[DATASET EXCERPTS]

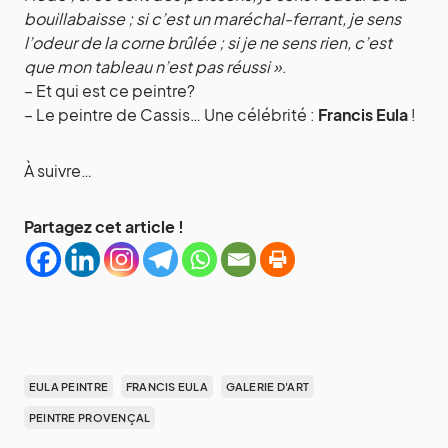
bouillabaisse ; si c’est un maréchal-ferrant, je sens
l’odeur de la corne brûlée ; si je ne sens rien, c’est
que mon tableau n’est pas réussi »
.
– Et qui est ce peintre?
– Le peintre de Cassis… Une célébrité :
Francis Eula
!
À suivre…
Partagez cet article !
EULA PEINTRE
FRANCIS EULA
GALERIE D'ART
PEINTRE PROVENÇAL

[/DATASET EXCERPTS]

== TASK ==
Copy out the text of the rows above line for line, with no changes, and omit the pictures.

== EXERCISE RESULT ==
bouillabaisse ; si c’est un maréchal-ferrant, je sens
l’odeur de la corne brûlée ; si je ne sens rien, c’est
que mon tableau n’est pas réussi »
.
– Et qui est ce peintre?
– Le peintre de Cassis… Une célébrité :
Francis Eula
!
À suivre…
Partagez cet article !
EULA PEINTRE
FRANCIS EULA
GALERIE D'ART
PEINTRE PROVENÇAL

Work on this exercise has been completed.